The reader might ask if the “braided” in Figure 3 is related to the braiding discussed for anyons. Indeed it is, the braiding in a unitary modular category corresponds to braiding of anyons. There is an comprehensive dictionary of the correspondence between unitary modular categories and the physical interpretation of what the data represent. (A more detailed dictionary is found in Rowell and Wang 2018 Table 1).

Table 1: Synonyms from the worlds of unitary modular categories and anyon systems
Unitary Modular CategoryAnyon System
Simple objectAnyon
Tensor productFusion
Dual objectAntiparticle
Unit objectVacuum Sector
TwistTopological Spin

Classifying unitary modular categories up to some notion of equivalence is therefore equivalent to classifying systems of anyons. This is a difficult problem, but is thought to be possible, and positive signs have appeared. It was shown in (Bruillard et al. 2016) that there are only finitely many modular categories for a given rank. Physically, this would mean that a system \( n \) anyons can only interact nontrivially in finitely many distinct ways for each amount \( n \).
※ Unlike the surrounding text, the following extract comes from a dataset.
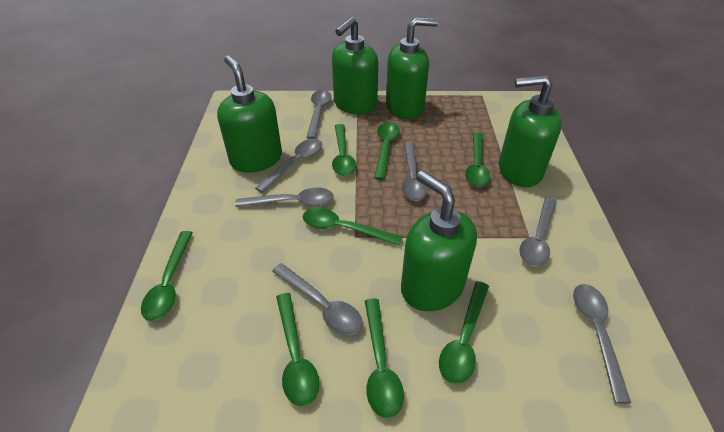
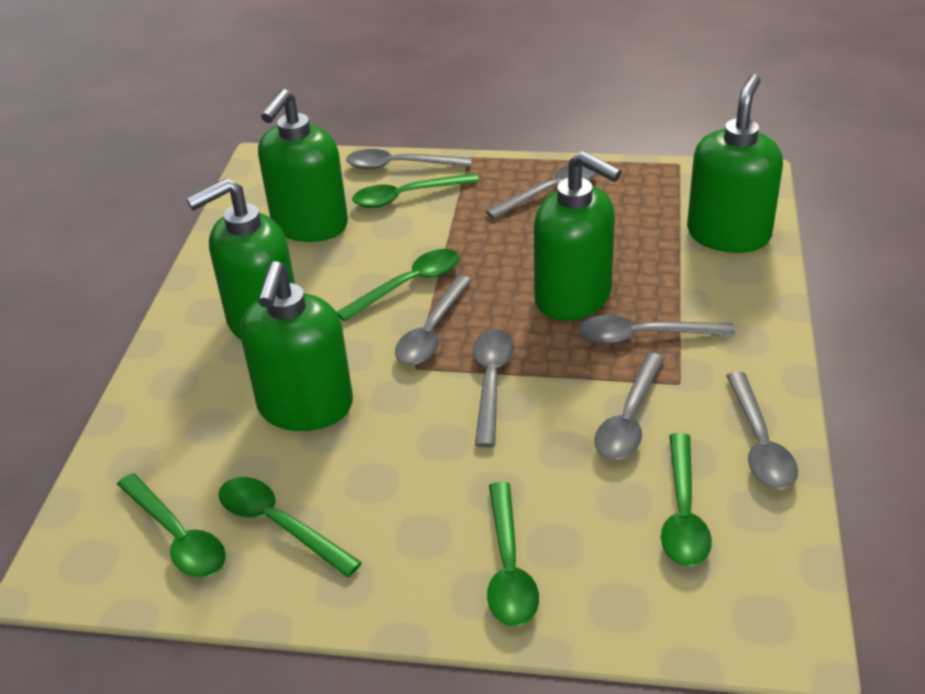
green spoon: [141,231,193,321] [276,293,319,406] [303,208,403,246] [332,124,356,176] [365,298,404,419] [374,122,400,180] [439,281,489,384] [465,133,491,187] = 8 -> [117,473,226,577] [218,477,362,577] [337,249,459,322] [352,173,479,208] [487,482,539,626] [661,433,712,566] = 6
The ergonomics of modular categories can be challenging given the sheer number of equations to solve, but down-to-earth examples exist. Perhaps the most well known is \( \mathsf{Vec} \), the category of finite dimensional vector spaces. This is a rank \( 1 \) modular category with \( S \)-matrix \( (1) \) and \( T \)-matrix \( (1) \). Ok, not very interesting… This is indeed the most trivial example of a modular category, though more examples exist that are only slightly more difficult to understand. For example, the category of metric groups \( (G,q) \) is equivalent to the category of pointed modular categories. (See Etingof et al. 2016, chap. 8).

Despite the difficulty of classifying modular categories, this task enjoys deep connections to representation theory, quantum field theory, and condensed matter physics.


TQC is an exciting field gaining more and more traction as the years go by. Experimental evidence for topological matter with gapped phases earned Thouless, Kosterlitz, and Haldane the Nobel Prize in Physics in 2016. Microsoft has staked its entire quantum computing research division on the premise of TQC. The study of modular categories is advancing at rapid pace, and we are learning more and more about representation theory and quantum algebra along the way.


Bruillard, Paul, Siu-Hung Ng, Eric C. Rowell, and Zhenghan Wang. 2016. “Rank-Finiteness for Modular Categories.” Journal of the American Mathematical Society 29 (3). American Mathematical Society: 857–81. https://www.jstor.org/stable/jamermathsoci.29.3.857.
Etingof, Pavel, Shlomo Gelaki, Dmitri Nikshych, and Victor Ostrik. 2016. Tensor Categories. American Mathematical Soc. https://books.google.com?id=Z6XLDAAAQBAJ.
Kitaev, Alexei. 2006. “Anyons in an Exactly Solved Model and beyond.” Annals of Physics, January Special Issue, 321 (1): 2–111. doi:10.1016/j.aop.2005.10.005.
Rowell, Eric, and Zhenghan Wang. 2018. “Mathematics of Topological Quantum Computing.” Bulletin of the American Mathematical Society 55 (2): 183–238. doi:10.1090/bull/1605.